Caro se incorpora, quita el lazo y desenrolla el papel, -MAPA DEL TESORO-, se leía en grande en la parte superior. Y debajo, pintado a lápiz, se podían ver rayas discontinuas que indicaban la dirección a seguir de un punto a otro y los pasos necesarios. –Veinte pasos desde la piedra grande, quince a la izquierda, ocho hacia arriba, rodear un arbusto, bajar 12 pasos hacia…- dejó de susurrar lo que atentamente veía, porque este mapa de tesoro no estaba completo, no tenía la cruz que indicaba donde estaba el tesoro. El último trazo discontinuo se dirigía diagonalmente hacia abajo y acababa en la esquina inferior izquierda del papel.
Después de cenar, Caro fue a su cuarto a dormir sin rechistar ante la sorpresa de sus padres. Caro estaba impaciente por descifrar el mapa de Dania. No lo entendía, -Un mapa del tesoro sin cruz marcándolo, no tiene sentido-. Le daba vueltas al mapa, lo miraba por detrás, a contraluz de la vela, guiñando un ojo… -O no lo acabó o falta otra hoja- concluyo rindiéndose.
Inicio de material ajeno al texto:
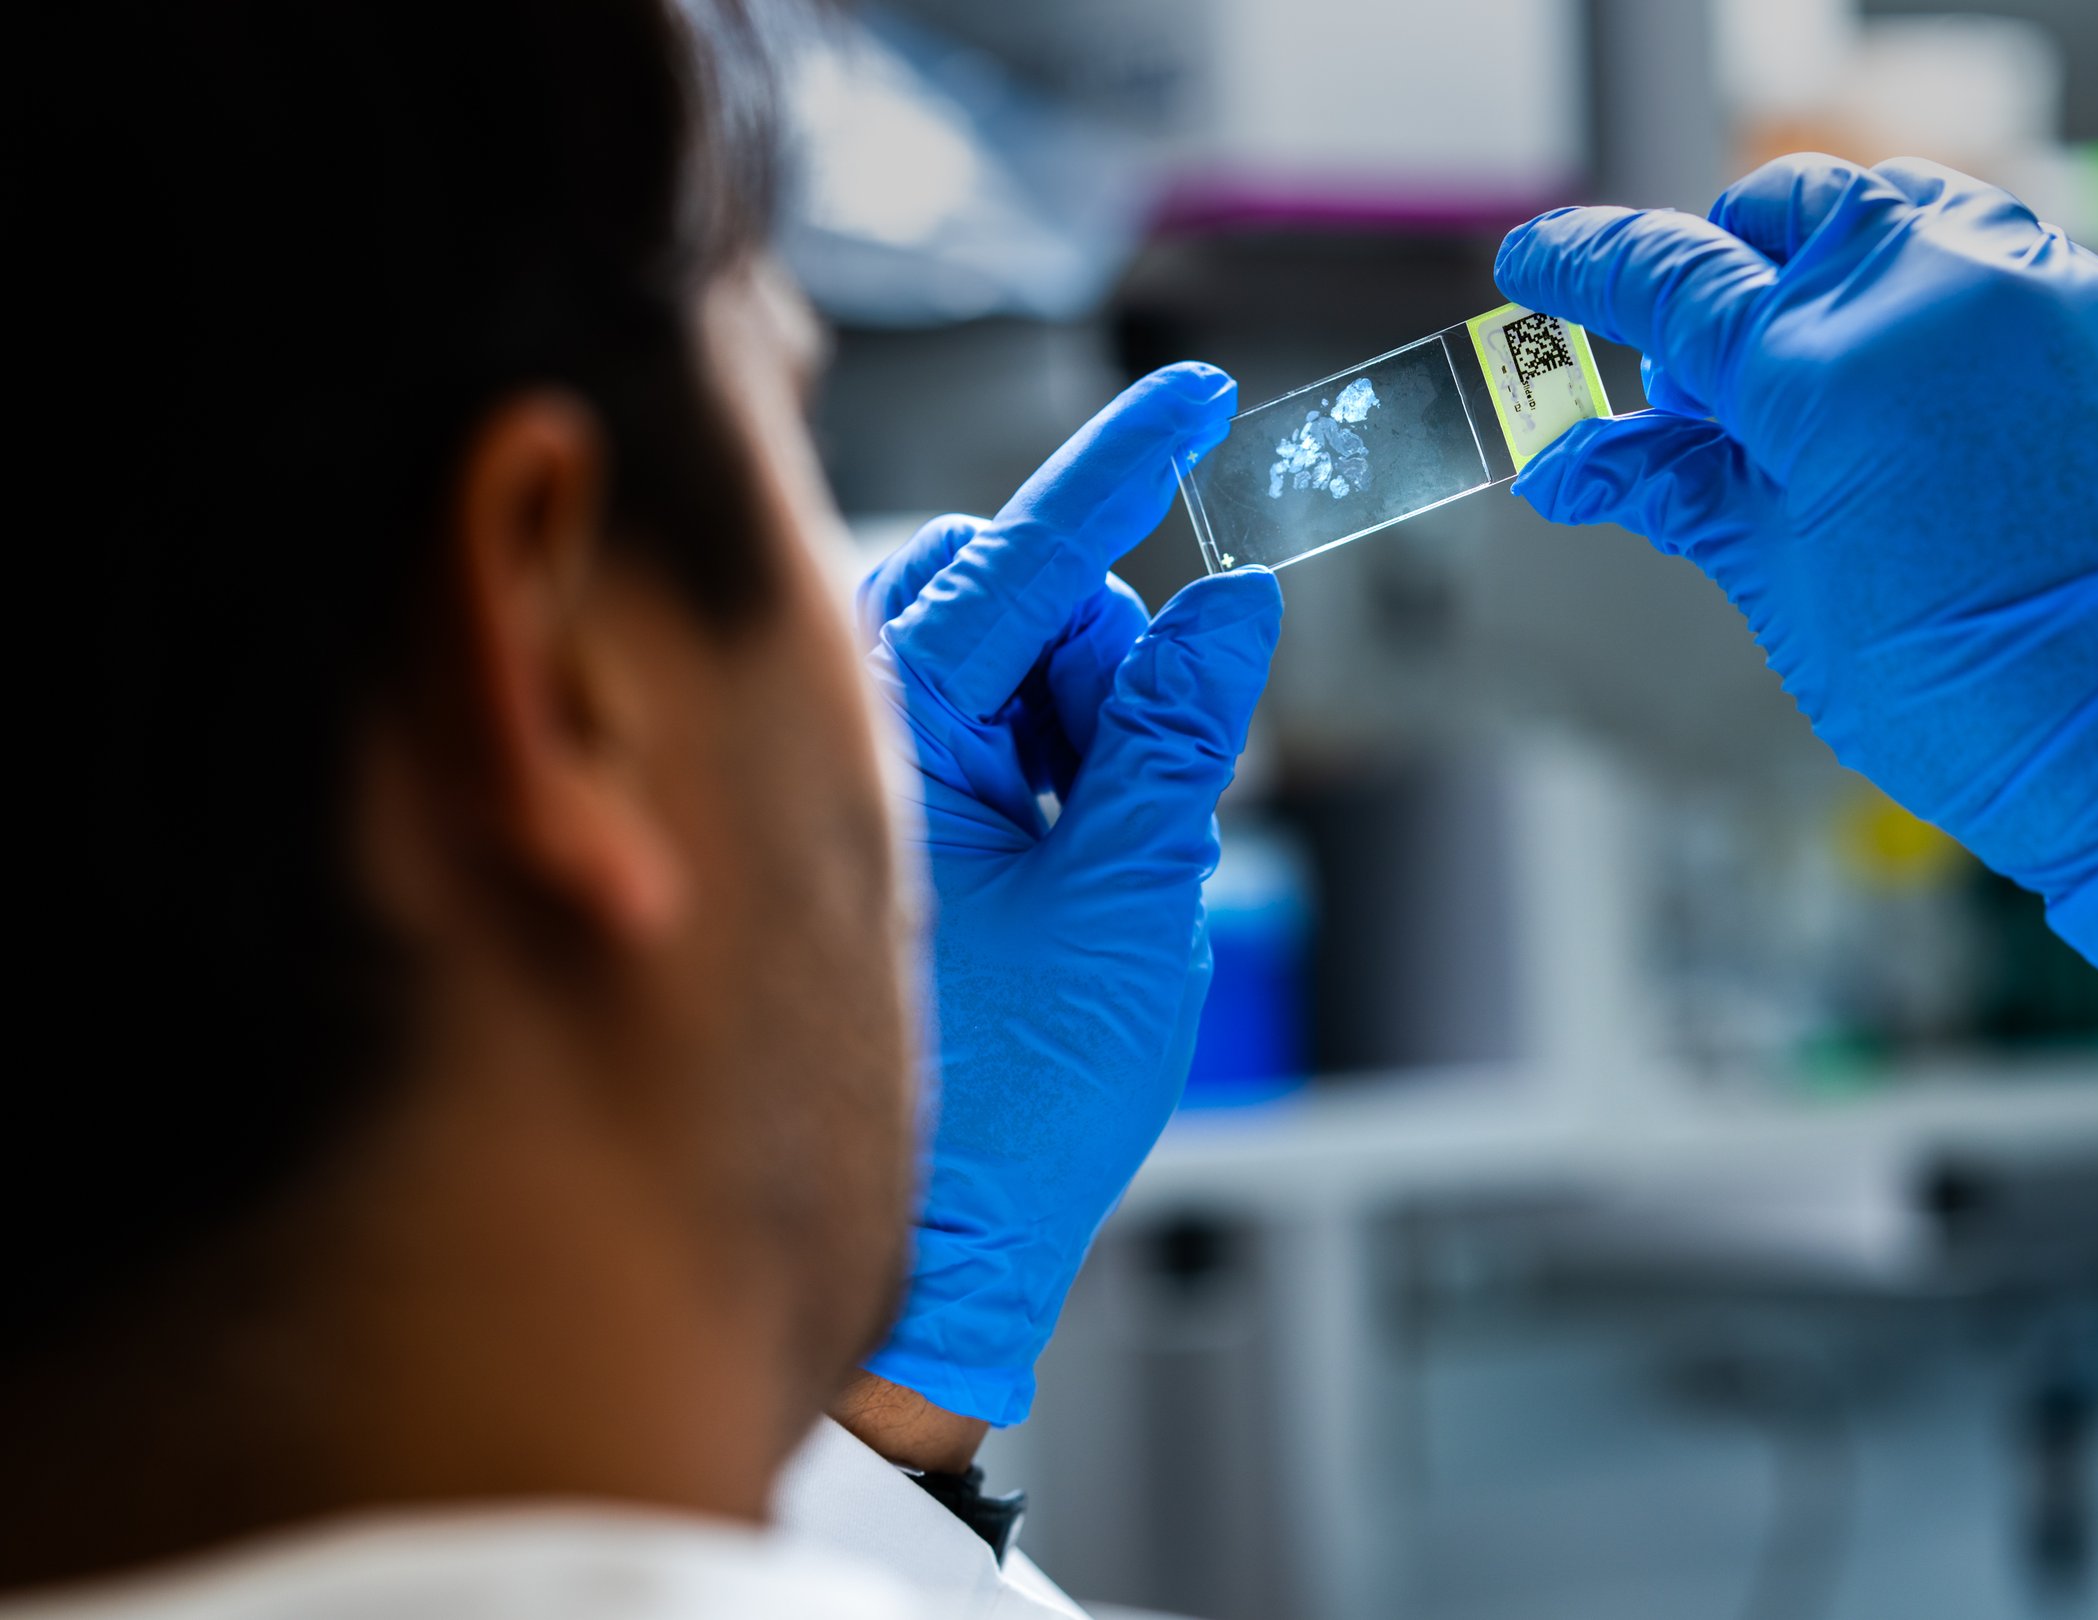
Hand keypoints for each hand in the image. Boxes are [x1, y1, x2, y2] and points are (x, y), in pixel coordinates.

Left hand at [856, 363, 1281, 1424]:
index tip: (1194, 394)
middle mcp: (864, 737)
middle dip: (1109, 661)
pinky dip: (1072, 776)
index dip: (1121, 468)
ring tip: (1118, 863)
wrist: (942, 1255)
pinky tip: (1091, 873)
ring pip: (1018, 671)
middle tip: (1153, 783)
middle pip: (1019, 601)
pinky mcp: (908, 828)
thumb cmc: (1011, 1096)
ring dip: (1098, 731)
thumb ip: (1182, 731)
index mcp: (895, 735)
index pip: (1022, 557)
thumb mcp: (1132, 896)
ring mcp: (883, 784)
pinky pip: (1005, 740)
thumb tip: (1230, 601)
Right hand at [1496, 155, 2097, 1030]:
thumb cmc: (1984, 700)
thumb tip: (1573, 463)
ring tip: (1814, 396)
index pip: (1669, 279)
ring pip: (1891, 215)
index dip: (1584, 269)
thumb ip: (1687, 493)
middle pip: (1783, 213)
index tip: (1538, 266)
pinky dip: (1923, 303)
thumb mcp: (1794, 595)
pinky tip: (1918, 409)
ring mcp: (2037, 288)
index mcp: (1824, 369)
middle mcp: (1932, 292)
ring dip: (1826, 273)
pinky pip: (1987, 259)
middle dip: (1720, 272)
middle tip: (1697, 390)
Entonces, dejo de prestar atención al papel, estaba recordando cada momento que pasó con ella, la infinidad de juegos que compartieron juntos, las largas esperas a que tomara sus medicamentos para poder seguir soñando ser desde soldados de caballería a escoba hasta alpinistas en la cima de la montaña de leña del patio. Sonreía rememorando sus trastadas, las carreras huyendo del dueño del manzano o como compartían la gran piruleta que su amigo el quiosquero les regalaba cada domingo.
Y entonces, cuando menos atención le puso al mapa, es cuando descubrió donde estaba el tesoro, se fijó que, teniendo cogido el papel con la mano izquierda, el trazo a seguir que acababa en la esquina inferior, si llevaba a una cruz indicando el lugar del tesoro, ¡La de la palma de su mano!, la cicatriz que ambos tenían y que sin duda marcaba donde estaba tanto el tesoro de Caro como el de Dania, en la amistad del uno con el otro.